Я понял, что цилиндр теряет скорость, видя, как другие распятые мало-помалу скользят на пол и падают, один за другим, как сломанные марионетки, все еще увлекаемые вращением, мешавшим им встать. Однако механик прыгал по полу с поразительной легкостью, и, склонив тело вперед, борясь с еще ощутимым воздействием центробежной силы, он не сводил глаз с безжизненного и бесцветного тела моего парнобрата, лежащего в колыбели его рук. Когда цилиндр полностью остановился, он положил тебя на землю с нежностью, в которой была ласка и сожаление….
Должно быть, он вышел одним из первых, потому что мы его не увидели, когда пошли за тобой к противоположному выходу. Ты, впрочем, держался молодцом, в душе немного гордясь своим приключением. Эдуард, наверно, немного беспокоился, и теперь его облегчение выражалось шутками и восклицаниями. И тогда я увидел, как все вокруг меня поплыло. Головокружение, тошнота охватили меня. Я упал без чувств к ногам Эдуарда. Бедный Эдуард! Он не мог прийти в себя!
— Ну и ну, — ругался он, — ну и парочка! То Жан… а теперь вдобавок Поль… Поди разберись с ними!
Мне кажется, что я как-то с этим разобрался, но мне потребовались годы и тысячи испытаний чтобы прийти к этому слабому прояснению. Я довольно хорошо оборонялся от предвзятого отношения к твоему отступничеству как результату помойного романа с Денизой Малаканте. Я прекрасно знал, что это значило бы — не видеть дальше своего носа, особенно не выше его, что предательство восходило к возрасту более раннему, более невинному, потому что все разыгрывается в лимбах детства, и самые тяжелые ошибки всегда свершаются абсолютно невинно. Мои размышления отныне склоняют меня к тому, чтобы придавать решающее значение этому балагану, встрече с отвратительным великаном, этому несению, унесению, которое он заставил тебя пережить, вырвав из невидимой центробежной трясины.
Каждое слово из этих последних нескольких строк стоило бы взвесить, проанализировать. Ярмарка, например, которая означает, собственно, праздник на улице, праздник внешний, иначе говоря, зазывный соблазн того, что происходит вне близнецовой ячейки, но обладает привкусом чего-то иного, этакого неизвестно чего, чудесной терпкостью вещей далеких, о которых ты мне все уши прожужжал.

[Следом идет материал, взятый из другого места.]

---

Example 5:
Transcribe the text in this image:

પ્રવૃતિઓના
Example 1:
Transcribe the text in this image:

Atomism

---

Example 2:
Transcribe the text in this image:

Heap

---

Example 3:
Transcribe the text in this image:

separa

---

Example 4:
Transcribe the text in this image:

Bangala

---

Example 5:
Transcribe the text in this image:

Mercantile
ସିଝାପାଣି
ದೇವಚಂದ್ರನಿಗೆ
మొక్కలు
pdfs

Но личность механика, его стать, его таинственное поведение, по ним я теперь могу читать, как по открытой книге… Брат мой, этот человек довел до апогея одиночество, непарность, полное и беспощадное подчинение судьбе — словом, все, что нам противоположно, все, что противоречит сути близнецовости. Его действия, его деяние как раз легче всего объяснить. Он схватил тебя, как тащат краба из дыры, как достают ребенка из чрева рожающей матери, и вынес на руках, чтобы ты стал частью чудовищной позы — горизонтального стояния, — придавленный колоссальной силой, отринувшей силу тяжести. Этот человек раб, и не только раб, но и убийца, и мне достаточно одной улики — его великанского роста.

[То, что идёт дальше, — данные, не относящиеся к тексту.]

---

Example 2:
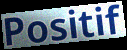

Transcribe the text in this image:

Positif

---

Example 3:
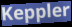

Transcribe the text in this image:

Keppler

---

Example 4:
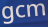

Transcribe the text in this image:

gcm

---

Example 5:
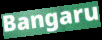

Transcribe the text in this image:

Bangaru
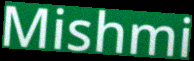
Mishmi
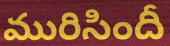
మురిసిందీ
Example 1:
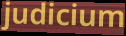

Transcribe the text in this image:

judicium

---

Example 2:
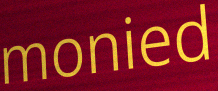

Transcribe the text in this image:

monied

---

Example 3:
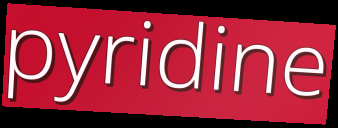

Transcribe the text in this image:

pyridine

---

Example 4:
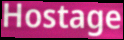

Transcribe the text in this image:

Hostage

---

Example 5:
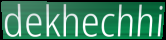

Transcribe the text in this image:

dekhechhi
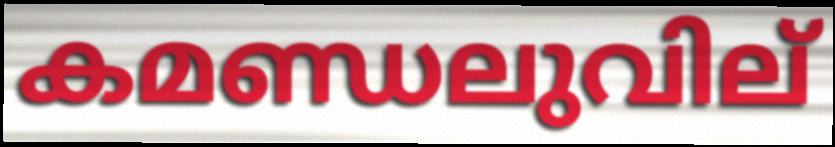
കമണ്ഡലുവില്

Настал торжественный момент поделиться с тобой совсем новой, чудесной, к тому же веселой тайной, только что открытой мне и касающейся нас обоих, и только нас, и она служит к нашей славе… Нас с тобой всегда считали маленькими. В детстве про нас говорили: крошечные, но очень живые. И эта так называемая мелкость так и не выправилась. Во все годы учебы мы были первыми в классе по оценкам и последними по росту, когда мы стали взрослыми, наши сто шестьдесят пять сантиметров роста определили нас в категорию маломерков. Так вот это неправильно! Мы не маленькие, мы такие, как надо, мы нормальные, потому что мы невинны. Ненормально высоки другие, непарные, потому что рост — их проклятие, физический изъян, соразмерный их вине.
Послушай, какое чудо, и оцени огромные возможности его применения: у каждого человека изначально есть брат-двойник. Всякая беременная женщина носит под сердцем двух детей. Но сильнейший не желает терпеть присутствия брата, с которым надо все делить. Он удушает его во чреве матери, и, удавив, съедает его, а потом в одиночестве рождается на свет, оскверненный этим первородным грехом, обреченный на одиночество и обличаемый стигматом своего чудовищного роста. Человечество состоит из людоедов, из сильных людей, да, с руками душегубов и зубами каннибалов. И эти людоеды, своим первородным братоубийством развязавшие каскад насилия и преступлений, называемый историей, бродят по миру, мучаясь одиночеством и укорами совести. Одни мы, слышишь меня, — невинны. Одни мы пришли в мир рука об руку и с братской улыбкой на губах.